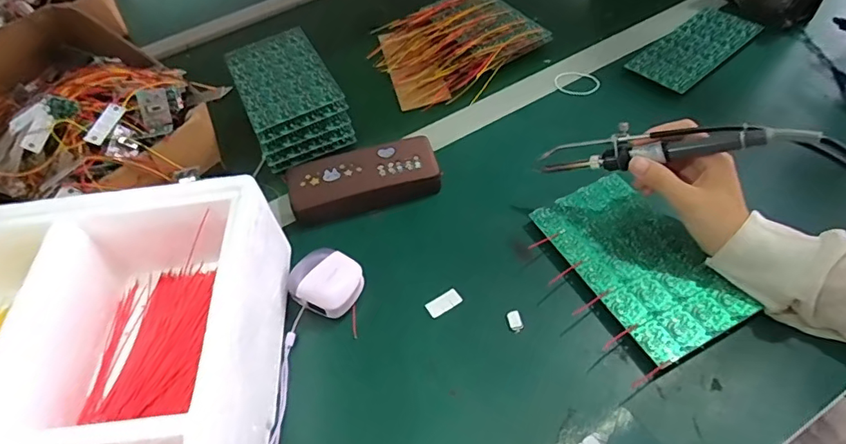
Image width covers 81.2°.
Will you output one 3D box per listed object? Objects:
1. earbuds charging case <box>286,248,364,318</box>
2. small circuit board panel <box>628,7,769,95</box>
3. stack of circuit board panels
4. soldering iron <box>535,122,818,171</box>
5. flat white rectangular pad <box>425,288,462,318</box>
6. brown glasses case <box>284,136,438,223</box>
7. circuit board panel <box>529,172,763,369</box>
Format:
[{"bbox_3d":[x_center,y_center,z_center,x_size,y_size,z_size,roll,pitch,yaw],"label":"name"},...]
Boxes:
[{"bbox_3d":[-0.087,0.052,0.437,0.061,0.031,0.055,16,55,19],"label":"earbuds charging case"},{"bbox_3d":[0.335,-0.215,0.608,0.172,0.006,0.078,-38,63,-17],"label":"small circuit board panel"},{"bbox_3d":[-0.163,-0.153,0.609,0.109,0.066,0.182,-24,53,-11],"label":"stack of circuit board panels"},{"bbox_3d":[0.195,-0.065,0.406,0.201,0.033,0.027,-3,49,33],"label":"soldering iron"},{"bbox_3d":[0.019,0.072,0.443,0.031,0.004,0.018,-25,52,-13],"label":"flat white rectangular pad"},{"bbox_3d":[-0.060,-0.044,0.520,0.156,0.037,0.066,-16,52,-5],"label":"brown glasses case"},{"bbox_3d":[0.188,0.031,0.436,0.103,0.006,0.174,-26,55,-11],"label":"circuit board panel"}]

• [Problem requirements]: Write out all the entries word for word, but skip any images.

• [Answer to this exercise]:
Image width covers 81.2°.
Will you output one 3D box per listed object? Objects:
1. earbuds charging case <box>286,248,364,318</box>
2. small circuit board panel <box>628,7,769,95</box>
3. stack of circuit board panels
4. soldering iron <box>535,122,818,171</box>
5. flat white rectangular pad <box>425,288,462,318</box>
6. brown glasses case <box>284,136,438,223</box>
7. circuit board panel <box>529,172,763,369</box>
Format:
[{"bbox_3d":[x_center,y_center,z_center,x_size,y_size,z_size,roll,pitch,yaw],"label":"name"},...]
Boxes:
[{"bbox_3d":[-0.087,0.052,0.437,0.061,0.031,0.055,16,55,19],"label":"earbuds charging case"},{"bbox_3d":[0.335,-0.215,0.608,0.172,0.006,0.078,-38,63,-17],"label":"small circuit board panel"},{"bbox_3d":[-0.163,-0.153,0.609,0.109,0.066,0.182,-24,53,-11],"label":"stack of circuit board panels"},{"bbox_3d":[0.195,-0.065,0.406,0.201,0.033,0.027,-3,49,33],"label":"soldering iron"},{"bbox_3d":[0.019,0.072,0.443,0.031,0.004,0.018,-25,52,-13],"label":"flat white rectangular pad"},{"bbox_3d":[-0.060,-0.044,0.520,0.156,0.037,0.066,-16,52,-5],"label":"brown glasses case"},{"bbox_3d":[0.188,0.031,0.436,0.103,0.006,0.174,-26,55,-11],"label":"circuit board panel"}]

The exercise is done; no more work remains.